> [What is asked]: Can you reproduce, word for word, the part of the piece on Jason Isbell's "Live Oak" that opens with the words containing "And I wonder" and closes with "fact of it."?
— begin Quoted passage —
Jason Isbell is in town tonight. I’ve been listening to his new record, “Southeastern,” for a few weeks now. Every song is touched with power and grace. He’s from Alabama, I’m from Georgia, and the people he knows and grew up with are like the people I know and grew up with. It’s like the first time I read Larry Brown and thought, that guy understands my people. But with Isbell it’s more personal. A couple of lines from one of his songs have stuck in me like an implant. He has put words to the greatest struggle in my life.

The song is called “Live Oak” and these are the lines:

There’s a man who walks beside me, he is who I used to be

And I wonder if she sees him and confuses him with me

The character in the song has led a wicked life and is trying to start over. Isbell himself spent a lot of years drinking too much and is now trying to live sober. Here’s what he told NPR about the meaning of those words:

That started as a worry that I had when I cleaned my life up, decided to be a grownup, you know? I worried about what parts of me would go, along with the bad parts. Because it’s not cut and dried. It’s not like you made the right decision and everything’s great and you’re a better person for it. … there are some things that are lost forever and that’s just the fact of it.
— end Quoted passage —
— begin Provided records —
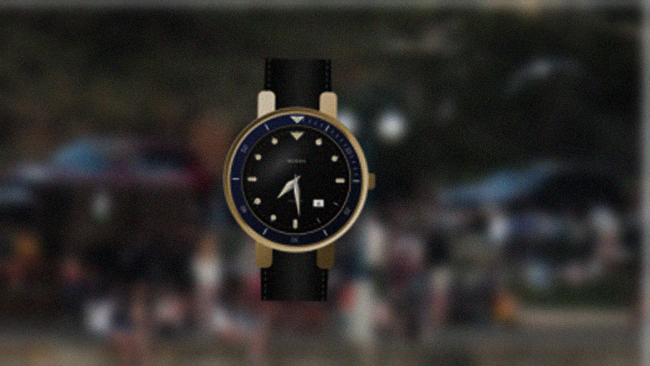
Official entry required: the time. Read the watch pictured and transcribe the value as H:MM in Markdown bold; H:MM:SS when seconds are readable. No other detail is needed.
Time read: **7:29**
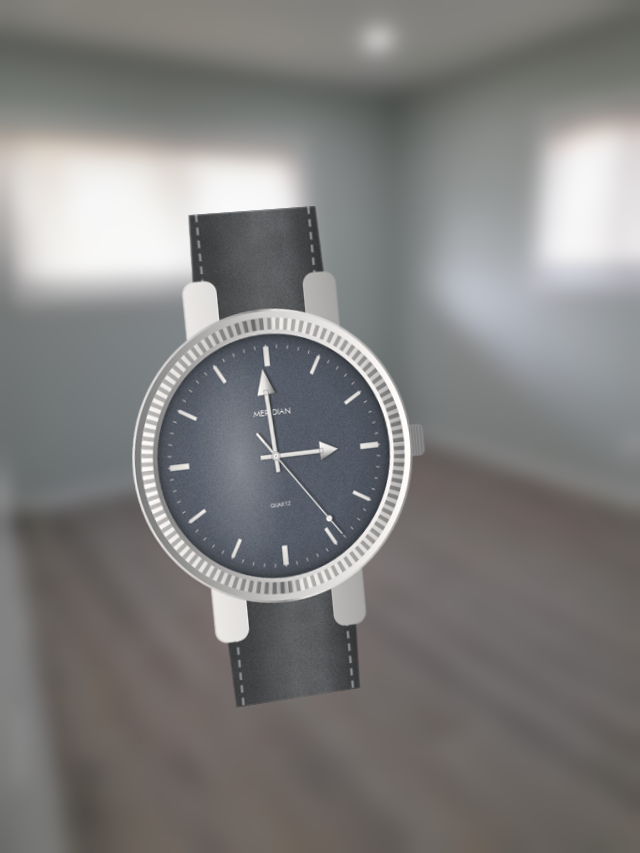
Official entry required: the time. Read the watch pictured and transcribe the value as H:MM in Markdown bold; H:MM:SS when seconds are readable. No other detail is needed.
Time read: **2:59:24**
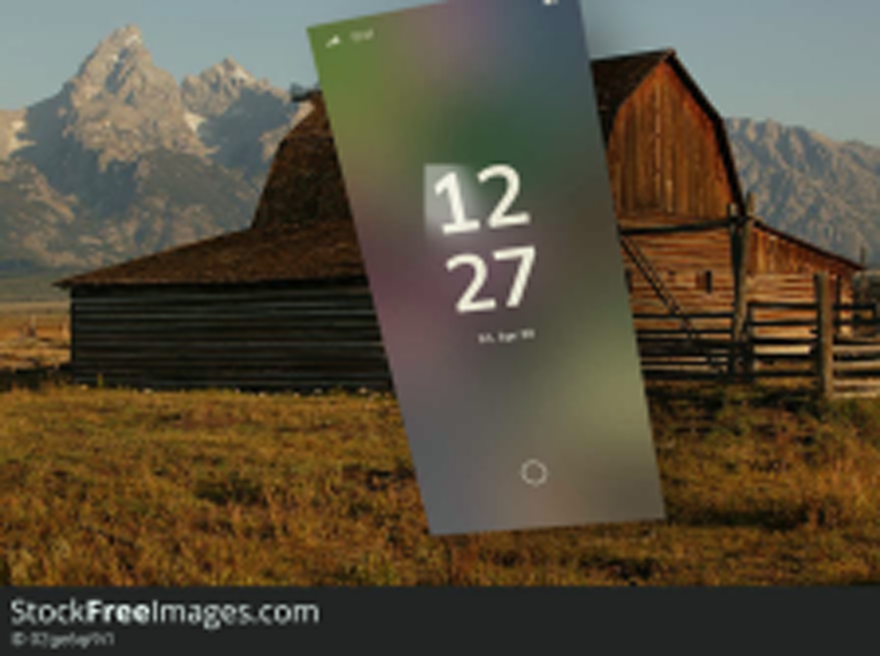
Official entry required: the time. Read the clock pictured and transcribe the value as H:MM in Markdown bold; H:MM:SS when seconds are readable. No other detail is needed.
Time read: **12:27**
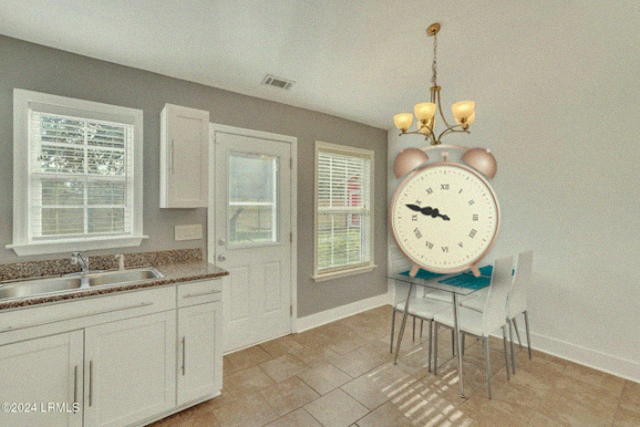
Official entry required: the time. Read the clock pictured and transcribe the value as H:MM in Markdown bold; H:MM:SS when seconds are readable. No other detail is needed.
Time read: **9:48**
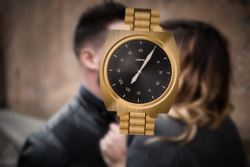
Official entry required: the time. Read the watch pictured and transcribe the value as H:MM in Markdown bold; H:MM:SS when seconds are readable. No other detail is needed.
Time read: **7:05**
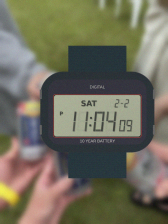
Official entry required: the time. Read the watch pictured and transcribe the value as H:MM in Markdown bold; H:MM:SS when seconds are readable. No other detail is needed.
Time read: **11:04:09**
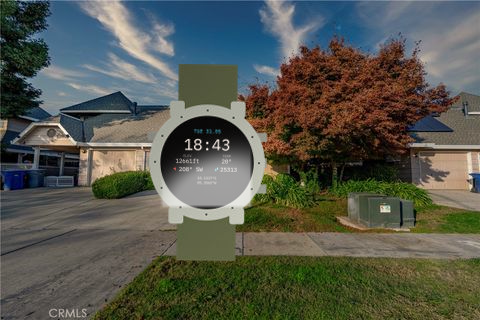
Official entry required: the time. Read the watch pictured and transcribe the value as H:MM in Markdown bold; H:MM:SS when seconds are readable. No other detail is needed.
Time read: **18:43**
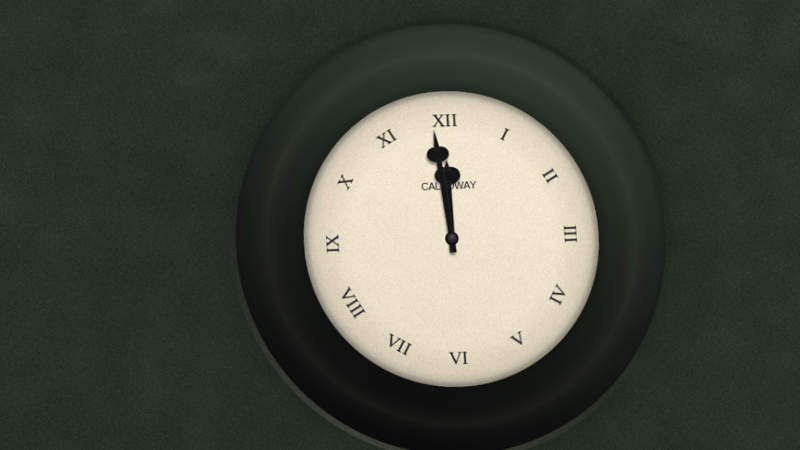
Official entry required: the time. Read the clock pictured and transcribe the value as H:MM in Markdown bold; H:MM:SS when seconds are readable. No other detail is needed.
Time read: **11:59**
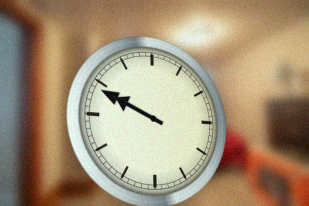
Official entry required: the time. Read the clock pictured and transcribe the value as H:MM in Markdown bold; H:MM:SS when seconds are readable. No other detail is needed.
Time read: **9:49**
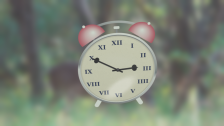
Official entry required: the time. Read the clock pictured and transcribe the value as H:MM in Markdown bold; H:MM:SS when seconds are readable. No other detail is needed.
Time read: **2:50**
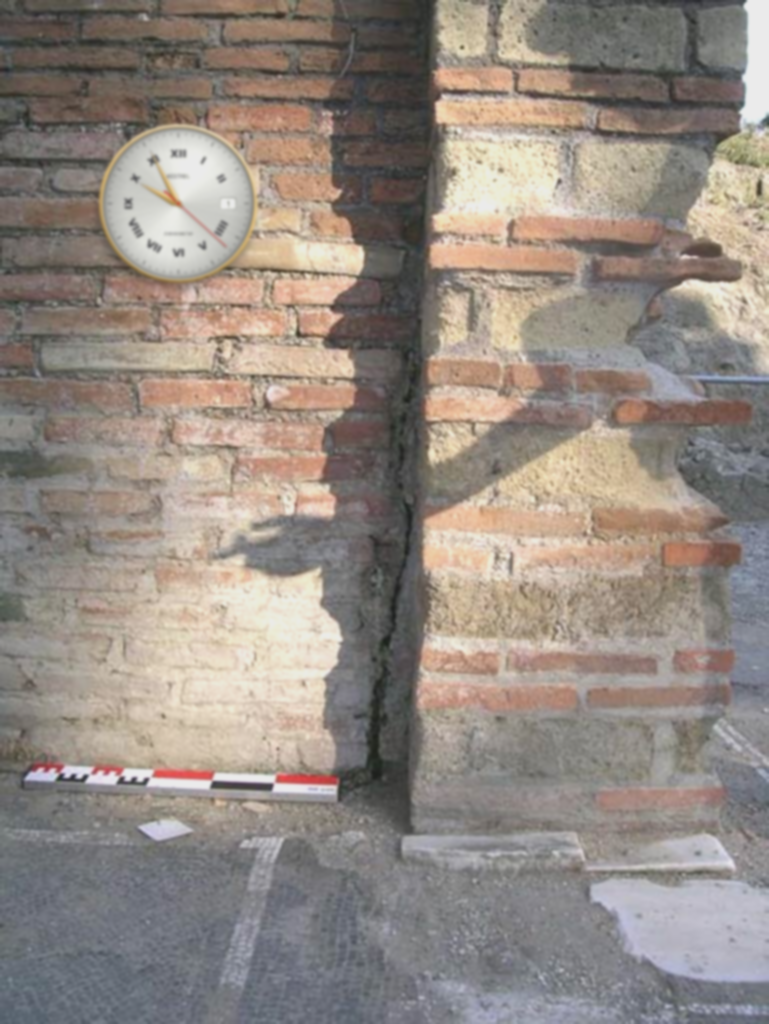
— end Provided records —
> [Answer]:
And I wonder if she sees him and confuses him with me

The character in the song has led a wicked life and is trying to start over. Isbell himself spent a lot of years drinking too much and is now trying to live sober. Here’s what he told NPR about the meaning of those words:

That started as a worry that I had when I cleaned my life up, decided to be a grownup, you know? I worried about what parts of me would go, along with the bad parts. Because it’s not cut and dried. It’s not like you made the right decision and everything’s great and you’re a better person for it. … there are some things that are lost forever and that’s just the fact of it.